Segment Start: SOURCE DATA

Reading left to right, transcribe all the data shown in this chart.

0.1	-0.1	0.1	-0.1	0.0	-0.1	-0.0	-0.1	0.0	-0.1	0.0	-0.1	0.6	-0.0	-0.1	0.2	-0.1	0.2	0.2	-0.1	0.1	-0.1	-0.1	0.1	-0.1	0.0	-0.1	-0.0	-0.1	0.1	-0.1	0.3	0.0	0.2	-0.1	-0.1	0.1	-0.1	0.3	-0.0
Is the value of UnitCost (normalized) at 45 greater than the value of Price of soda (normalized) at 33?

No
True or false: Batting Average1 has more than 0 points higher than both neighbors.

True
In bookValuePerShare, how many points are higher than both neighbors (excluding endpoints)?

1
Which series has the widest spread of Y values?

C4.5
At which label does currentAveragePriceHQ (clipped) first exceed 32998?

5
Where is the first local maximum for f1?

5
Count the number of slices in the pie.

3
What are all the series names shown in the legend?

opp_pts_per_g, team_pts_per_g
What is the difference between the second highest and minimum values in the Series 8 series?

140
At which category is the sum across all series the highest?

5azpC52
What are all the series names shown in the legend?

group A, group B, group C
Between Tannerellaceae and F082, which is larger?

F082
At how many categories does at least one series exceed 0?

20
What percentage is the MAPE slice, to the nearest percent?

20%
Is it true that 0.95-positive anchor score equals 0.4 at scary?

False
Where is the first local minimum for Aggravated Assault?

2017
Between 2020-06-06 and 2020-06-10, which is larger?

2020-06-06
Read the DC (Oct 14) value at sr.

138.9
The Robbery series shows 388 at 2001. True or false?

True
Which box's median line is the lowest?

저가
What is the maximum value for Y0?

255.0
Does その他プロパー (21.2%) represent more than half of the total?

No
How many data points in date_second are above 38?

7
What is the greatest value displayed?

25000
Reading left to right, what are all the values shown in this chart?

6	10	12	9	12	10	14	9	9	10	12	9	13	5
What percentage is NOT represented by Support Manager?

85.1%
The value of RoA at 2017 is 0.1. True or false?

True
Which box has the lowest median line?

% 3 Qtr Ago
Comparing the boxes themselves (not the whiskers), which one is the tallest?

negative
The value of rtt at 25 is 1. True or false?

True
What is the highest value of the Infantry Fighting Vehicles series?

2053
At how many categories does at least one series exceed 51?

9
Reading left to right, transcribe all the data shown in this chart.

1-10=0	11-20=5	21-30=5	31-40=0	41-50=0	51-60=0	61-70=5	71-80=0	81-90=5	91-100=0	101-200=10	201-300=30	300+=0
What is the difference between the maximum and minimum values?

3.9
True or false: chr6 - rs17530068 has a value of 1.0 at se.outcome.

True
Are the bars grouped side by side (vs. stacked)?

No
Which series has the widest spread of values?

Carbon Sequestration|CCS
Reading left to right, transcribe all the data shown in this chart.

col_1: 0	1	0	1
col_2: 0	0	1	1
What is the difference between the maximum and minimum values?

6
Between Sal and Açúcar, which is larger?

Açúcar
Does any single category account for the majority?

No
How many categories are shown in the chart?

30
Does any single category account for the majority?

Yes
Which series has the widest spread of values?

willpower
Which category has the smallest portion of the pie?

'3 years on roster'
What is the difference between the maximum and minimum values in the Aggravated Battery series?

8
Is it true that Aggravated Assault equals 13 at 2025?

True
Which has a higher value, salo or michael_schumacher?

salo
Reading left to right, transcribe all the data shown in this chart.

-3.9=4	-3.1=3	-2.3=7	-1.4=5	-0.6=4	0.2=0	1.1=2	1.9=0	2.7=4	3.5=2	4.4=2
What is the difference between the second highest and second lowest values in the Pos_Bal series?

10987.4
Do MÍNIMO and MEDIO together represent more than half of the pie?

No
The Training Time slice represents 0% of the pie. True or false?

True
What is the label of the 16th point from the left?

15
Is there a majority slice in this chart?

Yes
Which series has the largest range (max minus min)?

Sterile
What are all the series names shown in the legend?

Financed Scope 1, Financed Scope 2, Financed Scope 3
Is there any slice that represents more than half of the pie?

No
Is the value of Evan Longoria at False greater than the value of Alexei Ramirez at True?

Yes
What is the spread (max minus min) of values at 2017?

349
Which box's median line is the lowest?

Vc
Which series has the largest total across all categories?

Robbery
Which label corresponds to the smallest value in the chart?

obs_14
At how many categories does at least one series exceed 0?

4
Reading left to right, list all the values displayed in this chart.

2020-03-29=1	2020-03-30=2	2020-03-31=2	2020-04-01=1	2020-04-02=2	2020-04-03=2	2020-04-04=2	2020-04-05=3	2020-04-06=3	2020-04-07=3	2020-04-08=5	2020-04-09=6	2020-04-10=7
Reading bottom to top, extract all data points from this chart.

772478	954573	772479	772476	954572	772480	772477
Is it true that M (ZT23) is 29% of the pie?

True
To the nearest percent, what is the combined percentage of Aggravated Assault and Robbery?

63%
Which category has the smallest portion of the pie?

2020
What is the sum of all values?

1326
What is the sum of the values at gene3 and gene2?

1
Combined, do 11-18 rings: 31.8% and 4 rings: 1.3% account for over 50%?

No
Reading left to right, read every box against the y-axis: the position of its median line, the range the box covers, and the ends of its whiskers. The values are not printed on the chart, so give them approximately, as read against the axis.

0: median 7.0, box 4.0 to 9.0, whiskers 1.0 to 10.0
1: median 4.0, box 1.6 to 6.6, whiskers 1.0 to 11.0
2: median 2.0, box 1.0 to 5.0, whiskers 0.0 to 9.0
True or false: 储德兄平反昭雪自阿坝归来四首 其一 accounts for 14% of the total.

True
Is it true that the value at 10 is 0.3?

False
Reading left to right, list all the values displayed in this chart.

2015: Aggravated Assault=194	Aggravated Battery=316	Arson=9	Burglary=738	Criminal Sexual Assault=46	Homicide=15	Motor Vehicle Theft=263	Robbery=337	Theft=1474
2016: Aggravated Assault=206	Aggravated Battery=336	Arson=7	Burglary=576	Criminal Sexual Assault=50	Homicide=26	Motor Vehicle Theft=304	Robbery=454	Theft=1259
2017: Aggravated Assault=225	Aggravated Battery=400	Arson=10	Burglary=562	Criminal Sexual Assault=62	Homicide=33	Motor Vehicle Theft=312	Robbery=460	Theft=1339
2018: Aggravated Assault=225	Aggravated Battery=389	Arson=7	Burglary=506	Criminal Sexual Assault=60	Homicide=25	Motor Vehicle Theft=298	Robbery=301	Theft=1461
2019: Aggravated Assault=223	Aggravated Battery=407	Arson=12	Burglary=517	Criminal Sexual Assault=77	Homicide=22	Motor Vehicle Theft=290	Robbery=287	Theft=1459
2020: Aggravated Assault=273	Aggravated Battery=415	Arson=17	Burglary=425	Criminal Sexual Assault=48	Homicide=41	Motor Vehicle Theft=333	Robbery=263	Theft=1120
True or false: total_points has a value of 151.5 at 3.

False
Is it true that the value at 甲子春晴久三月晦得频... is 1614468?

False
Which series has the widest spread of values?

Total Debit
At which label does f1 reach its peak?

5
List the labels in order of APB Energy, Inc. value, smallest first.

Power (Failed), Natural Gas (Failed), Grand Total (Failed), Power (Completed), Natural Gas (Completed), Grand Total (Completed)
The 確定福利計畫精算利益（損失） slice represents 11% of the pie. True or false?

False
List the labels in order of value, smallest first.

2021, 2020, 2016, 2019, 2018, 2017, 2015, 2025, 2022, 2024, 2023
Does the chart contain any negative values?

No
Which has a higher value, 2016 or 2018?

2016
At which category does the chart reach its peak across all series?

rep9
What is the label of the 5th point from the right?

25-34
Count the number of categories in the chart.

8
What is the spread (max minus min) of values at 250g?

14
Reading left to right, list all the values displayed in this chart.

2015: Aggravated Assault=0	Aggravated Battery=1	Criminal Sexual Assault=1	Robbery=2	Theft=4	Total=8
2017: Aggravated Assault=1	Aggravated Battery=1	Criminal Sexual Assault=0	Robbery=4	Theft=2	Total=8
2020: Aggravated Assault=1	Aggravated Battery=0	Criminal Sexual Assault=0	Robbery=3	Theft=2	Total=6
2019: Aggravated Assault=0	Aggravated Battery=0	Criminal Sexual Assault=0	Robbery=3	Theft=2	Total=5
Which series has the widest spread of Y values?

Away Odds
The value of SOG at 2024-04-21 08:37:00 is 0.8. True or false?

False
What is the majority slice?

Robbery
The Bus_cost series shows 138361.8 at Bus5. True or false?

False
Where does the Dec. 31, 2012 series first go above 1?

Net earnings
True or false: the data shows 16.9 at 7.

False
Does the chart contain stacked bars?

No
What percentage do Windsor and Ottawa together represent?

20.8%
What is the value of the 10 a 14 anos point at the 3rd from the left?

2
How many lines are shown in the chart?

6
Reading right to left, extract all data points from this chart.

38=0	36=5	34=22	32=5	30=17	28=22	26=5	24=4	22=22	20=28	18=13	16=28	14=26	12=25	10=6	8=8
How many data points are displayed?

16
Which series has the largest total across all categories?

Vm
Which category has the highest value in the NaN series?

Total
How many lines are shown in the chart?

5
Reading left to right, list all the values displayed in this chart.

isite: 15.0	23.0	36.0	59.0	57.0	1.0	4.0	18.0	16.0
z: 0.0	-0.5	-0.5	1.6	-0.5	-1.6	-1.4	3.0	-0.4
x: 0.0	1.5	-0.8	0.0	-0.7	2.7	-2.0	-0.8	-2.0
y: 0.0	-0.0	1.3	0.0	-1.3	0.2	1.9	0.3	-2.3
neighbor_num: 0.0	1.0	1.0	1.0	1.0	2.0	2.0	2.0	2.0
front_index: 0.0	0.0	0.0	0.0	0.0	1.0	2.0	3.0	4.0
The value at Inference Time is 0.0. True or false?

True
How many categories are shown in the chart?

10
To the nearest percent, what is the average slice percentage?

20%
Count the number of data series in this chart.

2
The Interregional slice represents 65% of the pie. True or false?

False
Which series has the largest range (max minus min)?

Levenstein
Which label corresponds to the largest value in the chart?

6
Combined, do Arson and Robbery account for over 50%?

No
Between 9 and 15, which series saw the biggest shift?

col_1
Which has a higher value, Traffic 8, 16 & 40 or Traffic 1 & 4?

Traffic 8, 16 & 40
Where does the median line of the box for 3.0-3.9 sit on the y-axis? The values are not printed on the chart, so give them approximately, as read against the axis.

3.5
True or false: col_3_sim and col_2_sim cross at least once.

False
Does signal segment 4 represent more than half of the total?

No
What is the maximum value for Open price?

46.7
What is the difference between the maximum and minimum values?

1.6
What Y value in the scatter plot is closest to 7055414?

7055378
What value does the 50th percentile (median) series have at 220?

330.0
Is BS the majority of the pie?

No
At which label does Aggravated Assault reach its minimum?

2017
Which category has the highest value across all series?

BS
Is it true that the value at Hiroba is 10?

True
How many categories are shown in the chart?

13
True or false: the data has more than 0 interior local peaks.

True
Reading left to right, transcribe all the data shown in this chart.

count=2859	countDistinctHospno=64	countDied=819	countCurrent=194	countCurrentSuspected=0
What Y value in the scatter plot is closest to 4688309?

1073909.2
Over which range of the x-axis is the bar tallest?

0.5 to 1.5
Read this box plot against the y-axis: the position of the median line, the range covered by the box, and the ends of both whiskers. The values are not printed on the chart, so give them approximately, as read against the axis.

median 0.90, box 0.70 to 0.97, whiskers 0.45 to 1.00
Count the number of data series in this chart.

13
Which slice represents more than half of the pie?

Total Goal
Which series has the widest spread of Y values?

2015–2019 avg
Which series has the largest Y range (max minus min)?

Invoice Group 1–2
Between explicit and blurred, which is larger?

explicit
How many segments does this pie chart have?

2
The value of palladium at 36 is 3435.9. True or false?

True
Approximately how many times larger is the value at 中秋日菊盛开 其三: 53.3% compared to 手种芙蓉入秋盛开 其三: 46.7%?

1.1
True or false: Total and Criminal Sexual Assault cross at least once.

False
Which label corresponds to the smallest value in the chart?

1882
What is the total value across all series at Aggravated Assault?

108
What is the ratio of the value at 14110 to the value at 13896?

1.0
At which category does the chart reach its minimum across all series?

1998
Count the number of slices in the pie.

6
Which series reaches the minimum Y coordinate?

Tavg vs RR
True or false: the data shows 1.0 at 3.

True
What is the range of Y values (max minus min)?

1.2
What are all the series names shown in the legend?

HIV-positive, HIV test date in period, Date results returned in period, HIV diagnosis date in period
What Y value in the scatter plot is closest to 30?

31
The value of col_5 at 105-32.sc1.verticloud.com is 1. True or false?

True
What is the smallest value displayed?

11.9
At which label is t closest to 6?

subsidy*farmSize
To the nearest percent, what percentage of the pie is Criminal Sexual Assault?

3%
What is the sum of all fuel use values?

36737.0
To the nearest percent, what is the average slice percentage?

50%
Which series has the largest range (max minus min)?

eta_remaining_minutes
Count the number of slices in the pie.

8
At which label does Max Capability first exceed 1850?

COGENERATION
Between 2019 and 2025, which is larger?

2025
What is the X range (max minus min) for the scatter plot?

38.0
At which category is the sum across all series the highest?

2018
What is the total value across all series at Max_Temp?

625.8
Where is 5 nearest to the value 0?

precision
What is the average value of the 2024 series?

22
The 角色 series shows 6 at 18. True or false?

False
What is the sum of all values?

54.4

Segment End: SOURCE DATA

• PROBLEM STATEMENT
Write out the lines exactly as they appear, from the start of the items through the line that contains "Is the value of UnitCost", inclusive.

• YOUR RESPONSE
Reading left to right, transcribe all the data shown in this chart.

0.1	-0.1	0.1	-0.1	0.0	-0.1	-0.0	-0.1	0.0	-0.1	0.0	-0.1	0.6	-0.0	-0.1	0.2	-0.1	0.2	0.2	-0.1	0.1	-0.1	-0.1	0.1	-0.1	0.0	-0.1	-0.0	-0.1	0.1	-0.1	0.3	0.0	0.2	-0.1	-0.1	0.1	-0.1	0.3	-0.0
Is the value of UnitCost (normalized) at 45 greater than the value of Price of soda (normalized) at 33?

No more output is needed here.